Fiscal renuncie

El  revés histórico de la Fiscalía General de la Nación, de ordenar la libertad del ex diputado del Valle Sigifredo López, después de todo un show mediático, en el cual el derecho a la honra   -proclamado en la constitución-  se violó por donde se quiera mirar, no existe otra pregunta que:  ¿Cuál es la justicia que tenemos en Colombia?

Para el colombiano de a pie, ese que cree que todo es corrupto  o todo se lo inventan los que tienen corbata, resultará después de esto,  difícil contradecirle el porqué, hay gente inocente en la cárcel.

Hace tres meses, aquella noche cuando el fiscal Montealegre interrumpió como noticia de último minuto, afirmando que el único ex diputado del Valle de los once asesinados por las Farc era cómplice de la muerte de sus compañeros. Los Vallecaucanos que lo conocíamos de tajo dijimos eso no sería posible. Sin embargo el país restante en la calle ya lo declaraba culpable.

En general los colombianos creímos que todo el alboroto se basaría en pruebas contundentes que no nos alcanzábamos a imaginar, o por lo menos a que fueran unas cuantas pero de peso, para justificar la decisión de sacarlo de su casa y traerlo a Bogotá, pero nunca nos imaginaríamos que el argumento de la Fiscalía seria un: “me contaron”, o “el otro nos dijo” como al final resultó.
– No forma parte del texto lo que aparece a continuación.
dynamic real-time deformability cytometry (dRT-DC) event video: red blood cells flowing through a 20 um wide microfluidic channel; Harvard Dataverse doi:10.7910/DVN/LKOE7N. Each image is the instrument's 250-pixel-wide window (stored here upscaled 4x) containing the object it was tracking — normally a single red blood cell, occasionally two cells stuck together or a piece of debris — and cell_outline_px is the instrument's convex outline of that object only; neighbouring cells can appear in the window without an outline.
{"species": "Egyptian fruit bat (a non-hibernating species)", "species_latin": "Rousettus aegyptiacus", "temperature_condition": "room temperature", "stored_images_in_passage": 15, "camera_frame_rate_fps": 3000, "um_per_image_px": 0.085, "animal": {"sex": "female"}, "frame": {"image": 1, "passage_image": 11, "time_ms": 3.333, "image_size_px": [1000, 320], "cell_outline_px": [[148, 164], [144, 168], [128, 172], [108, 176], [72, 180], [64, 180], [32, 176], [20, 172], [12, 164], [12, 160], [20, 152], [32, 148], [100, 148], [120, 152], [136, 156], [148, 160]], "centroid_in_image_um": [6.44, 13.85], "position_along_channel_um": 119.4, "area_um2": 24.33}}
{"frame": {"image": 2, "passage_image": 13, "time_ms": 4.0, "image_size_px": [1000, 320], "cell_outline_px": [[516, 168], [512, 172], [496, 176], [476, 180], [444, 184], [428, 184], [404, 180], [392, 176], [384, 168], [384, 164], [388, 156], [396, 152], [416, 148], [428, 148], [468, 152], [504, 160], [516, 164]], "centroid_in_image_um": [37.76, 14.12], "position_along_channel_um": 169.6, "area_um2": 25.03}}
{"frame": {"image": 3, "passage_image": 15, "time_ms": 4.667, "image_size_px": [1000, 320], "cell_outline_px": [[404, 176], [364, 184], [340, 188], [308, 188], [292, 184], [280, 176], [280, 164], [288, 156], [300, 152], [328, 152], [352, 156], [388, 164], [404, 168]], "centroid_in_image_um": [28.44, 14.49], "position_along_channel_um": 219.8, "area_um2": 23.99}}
De toda esta vergüenza nacional, que hará reír a los demás países, sobre el intento de justicia que tenemos en Colombia, sólo la falta de ética podrá mantener en su cargo al Dr. Montealegre, donde su alboroto solo dejó una voz y una nariz famosa, que con fotos y videos  paseó por los laboratorios americanos y españoles,  en busca de que estos le dieran la razón a lo que desde lejos se veía había sido un error garrafal.

No quiero imaginarme la rabia justa de Sergio y Lucas – hijos  de Sigifredo-  al sentir que la justicia se ensañó contra  su padre y les retiro más tiempo de vivir con él, del que ya la selva no le permitió disfrutar.

Nos quedamos con los crespos hechos quienes confiábamos en que seria experiencia en el buen oficio del derecho, la  ausencia de cabello en el Señor Fiscal,  pero resultó  que el caso al cual le había dado toda la publicidad como su caso estrella, termino siendo una decisión totalmente descabellada.

No aguantaríamos en Colombia que a este caso, después de todo,  se saliera con la tangente  explicación, -que se ha puesto de moda-: “todo se hizo a mis espaldas”. Si la culpa se la darán  a los técnicos, o hasta la propia patrulla que lo fue a recoger,  no es suficiente que se ordene investigar que pasó en la investigación, sino asumir lo que en este país hace mucho tiempo se olvidó en sus lideres: la dignidad o como lo llaman técnicamente, la responsabilidad política.

Por eso, tal vez con este, mí escrito más contundente en toda mi vida, me afirmo: para preservar algún sentido de dignidad en la justicia, renuncie señor Fiscal General.